Lita meraba dada Iben.
Iben meraba dada Lita.
Lita menggigit bibir Iben.
Iben menggigit bibir Lita.
Lita membuka baju kaos Iben.
BACA JUGA:Bimbingan Pranikah Diwajibkan, Usul BP4 Jawa Tengah
Iben membuka daster Lita.
Dini hari itu, Lita dan Iben seperti dua kuda sedang berpacu menuju ke puncak bukit.
Keduanya saling dorong seperti tak ada yang mau mengalah.
Lita menjelma kuda betina binal yang lama tidak dibawa keluar kandang.
Melihat lorong pacuan segera mendengus-dengus, ingin memamerkan gaya berpacunya yang indah.
Lita adalah wanita yang sudah matang sempurna.
Pengalaman sebagai penyanyi panggung dangdut telah menempanya menjadi wanita dengan karakter yang unik.
Semua wilayah sudah dijelajahi.
Bermacam lelaki sudah dia temui.
Gunung, lembah, laut, telah dijamah dengan langkahnya.
Bermacam karakter telah dia kenali.
Sedang Iben, kuda remaja yang belum pernah berpacu.
Ini adalah pengalaman pertama dia diseret mendaki bukit, menuruni lembah, menerobos hutan, menyelam di telaga dalam.
Pengalaman pertama selalu memberikan sensasi tersendiri.
Sensasi yang mampu menggelegakkan adrenalin sampai ke pucuk rambut di ubun-ubun.
Sekali diajak berpacu, partnernya kuda betina binal yang sedang dalam puncak menebar feromon pemancing kejaran pejantan.
Jadilah Iben seolah ingin memuaskan rasa ingin tahunya, mengendus setiap lekuk dan sudut yang membuatnya penasaran.

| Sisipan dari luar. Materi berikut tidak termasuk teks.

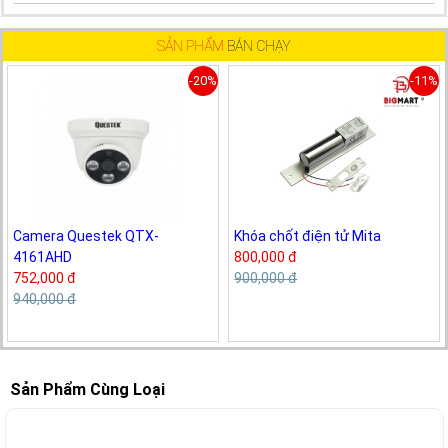
SẢN PHẨM
BÁN CHẠY
-20%
-11%
Camera Questek QTX-
Khóa chốt điện tử Mita
4161AHD
800,000 đ
752,000 đ
900,000 đ
940,000 đ
Sản Phẩm Cùng Loại
-7%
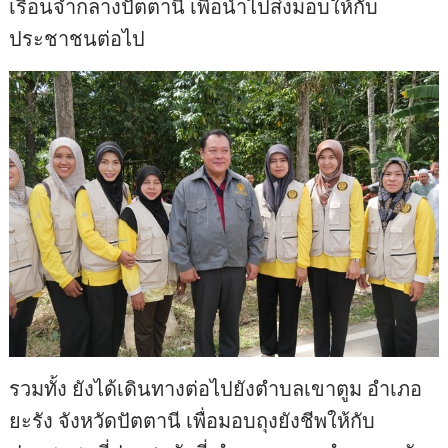
เรือนจำกลางปัตตานี เพื่อนำไปส่งมอบให้กับ
ประชาชนต่อไป
รวมทั้ง ยังได้เดินทางต่อไปยังตำบลเขาตูม อำเภอ
ยะรัง จังหวัดปัตตานี เพื่อมอบถุงยังชีพให้กับ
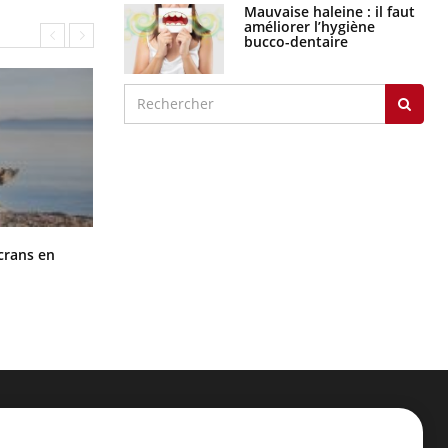
Mauvaise haleine : il faut
améliorer l’hygiène
bucco-dentaire
Toujours connectés : comment le
crans en
travail empiète de plus en plus sur
nos soirées
ER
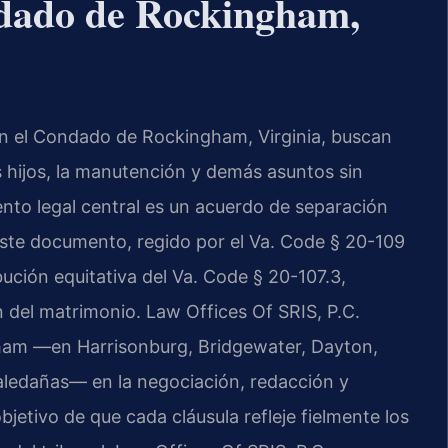
ndado de Rockingham,
en el Condado de Rockingham, Virginia, buscan
os hijos, la manutención y demás asuntos sin
ento legal central es un acuerdo de separación
Este documento, regido por el Va. Code § 20-109
bución equitativa del Va. Code § 20-107.3,
n del matrimonio. Law Offices Of SRIS, P.C.
ham —en Harrisonburg, Bridgewater, Dayton,
aledañas— en la negociación, redacción y
jetivo de que cada cláusula refleje fielmente los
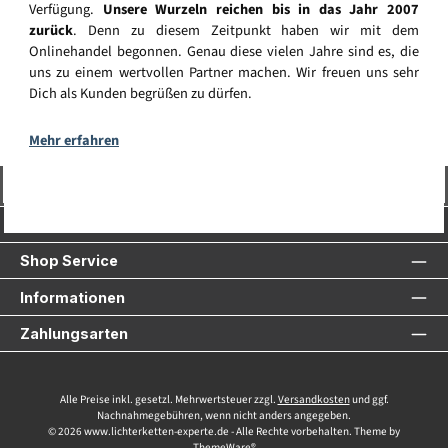
Verfügung.
Unsere Wurzeln reichen bis in das Jahr 2007
zurück
. Denn zu diesem Zeitpunkt haben wir mit dem
Onlinehandel begonnen. Genau diese vielen Jahre sind es, die
uns zu einem wertvollen Partner machen. Wir freuen uns sehr
Dich als Kunden begrüßen zu dürfen.
Mehr erfahren
Vertrag widerrufen
Service-Hotline
Shop Service
Informationen
Zahlungsarten
Alle Preise inkl. gesetzl. Mehrwertsteuer zzgl.
Versandkosten
und ggf.
Nachnahmegebühren, wenn nicht anders angegeben.
© 2026 www.lichterketten-experte.de - Alle Rechte vorbehalten. Theme by
ThemeWare®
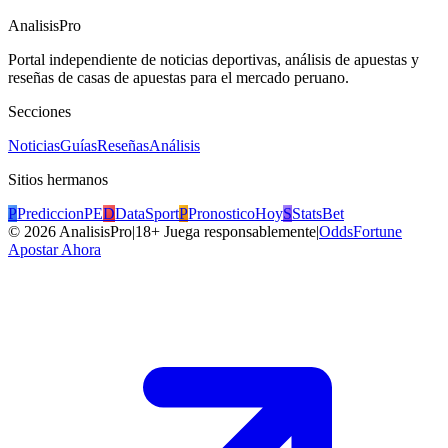
AnalisisPro
Portal independiente de noticias deportivas, análisis de apuestas y
reseñas de casas de apuestas para el mercado peruano.
Secciones
Noticias
Guías
Reseñas
Análisis
Sitios hermanos
P
PrediccionPE
D
DataSport
P
PronosticoHoy
S
StatsBet
©
2026
AnalisisPro
|
18+ Juega responsablemente
|
OddsFortune
Apostar Ahora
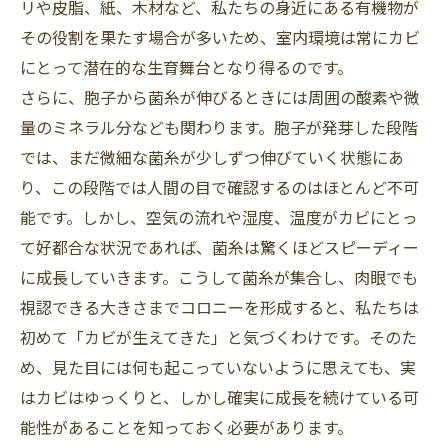
リや皮脂、紙、木材など、私たちの身近にある有機物が
その役割を果たす場合が多いため、室内環境は常にカビ
にとって潜在的な生育舞台となり得るのです。
さらに、胞子から菌糸が伸びるときには周囲の酸素や微
量のミネラル分なども関わります。胞子が発芽した段階
では、まだ微細な菌糸が少しずつ伸びていく状態にあ
り、この段階では人間の目で確認するのはほとんど不可
能です。しかし、空気の流れや湿度、温度がカビにとっ
て好都合な状況であれば、菌糸は驚くほどスピーディー
に成長していきます。こうして菌糸が集合し、肉眼でも
視認できる大きさまでコロニーを形成すると、私たちは
初めて「カビが生えてきた」と気づくわけです。そのた
め、見た目には何も起こっていないように思えても、実
はカビはゆっくりと、しかし確実に成長を続けている可
能性があることを知っておく必要があります。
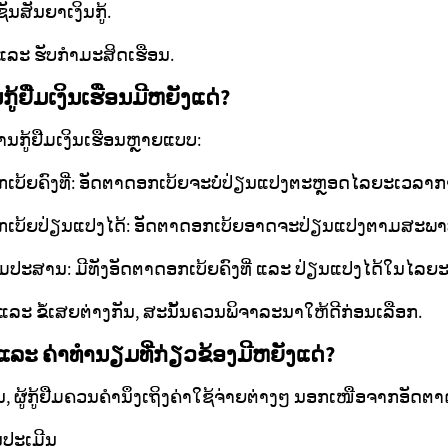
ນສັນຍາເງິນກູ້.
 ແລະ ຮັບກຳມະສິດເຮືອນ.
້ຢືມເງິນເຮືອນມີຫຍັງແດ່?
ນກູ້ຢືມເງິນເຮືອນຫຼາຍແບບ:
ອກເບ້ຍຄົງທີ່: ອັດຕາດອກເບ້ຍຈະບໍ່ປ່ຽນແປງຕະຫຼອດໄລຍະເວລາກາ
ດອກເບ້ຍປ່ຽນແປງໄດ້: ອັດຕາດອກເບ້ຍອາດຈະປ່ຽນແປງຕາມສະພ
ົມປະສານ: ມີທັງອັດຕາດອກເບ້ຍຄົງທີ່ ແລະ ປ່ຽນແປງໄດ້ໃນໄລຍະ
 ແລະ ຂໍ້ເສຍຕ່າງກັນ, ສະນັ້ນຄວນພິຈາລະນາໃຫ້ດີກ່ອນເລືອກ.
ແລະ ຄ່າທຳນຽມທີ່ກ່ຽວຂ້ອງມີຫຍັງແດ່?
ຮືອນ, ຜູ້ກູ້ຢືມຄວນຄຳນຶງເຖິງຄ່າໃຊ້ຈ່າຍຕ່າງໆ ນອກເໜືອຈາກອັດຕ
ປະເມີນ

Mereka saling mencari sesuatu yang ingin diraihnya dalam angan-angan.
Darah Lita bergolak seperti magma yang mencoba mencari saluran keluar karena selama ini tersumbat.
Naluri Iben sebagai remaja yang serba ingin tahu, memperoleh jawaban pasti dari gerakan Lita yang terus membelit dan mendorongnya untuk diajak terus mendaki.
Mendaki menuju telaga di puncak bukit.
Dan pendakian itu pun akhirnya sampai pula ke puncak.
BACA JUGA: PTA Semarang akan Gelar Diklat Mediator Masalah Keluarga Bekerja Sama dengan BP4
Lita seperti histeris membelit Iben yang benar-benar megap-megap kehabisan nafas.
Keduanya terkapar dengan terus saling menggenggam tangan, tak ingin terpisah walau hanya sedetik.
Tulang-tulang mereka serasa remuk.
Seluruh tenaga serasa lenyap terhisap ke dasar telaga gelap yang baru saja menenggelamkan mereka sampai ke titik terdalam.
Kamar kembali hening.
Sepi.
Lita menatap Iben dengan tersenyum.
Iben menatap Lita dengan tersenyum.
Lita mengusap dan mengelus kedua pipi Iben.
Iben mengusap dan mengelus kedua pipi Lita.
Lita mencium dahi Iben.
Iben mencium dahi Lita.
Lita memagut bibir Iben.
Iben memagut bibir Lita.
Mereka kembali berpagut dan berpelukan cukup lama.
Lita melirik jam dinding di tembok kamar.
Jam tiga lebih tiga puluh menit.
Hampir pagi.
“Ben…” suara Lita lirih.
“Lita…” suara Iben lirih.
“Menyesalkah kamu…?” tanya Lita dengan tatapan mata menyelidik.
“Menyesalkah kamu…?” tanya Iben dengan tatapan mata menyelidik.
Iben menggeleng.
BACA JUGA:Nur Khoirin: BP4 Harus Hadir di Setiap Kecamatan dan Desa, sebagai Bengkel Keluarga
Lita menggeleng.
Keduanya tersenyum.
Keduanya kembali saling peluk.
Saling pagut.
Siap untuk kembali berpacu dengan lintasan yang berbeda, untuk mencapai telaga di puncak yang sama.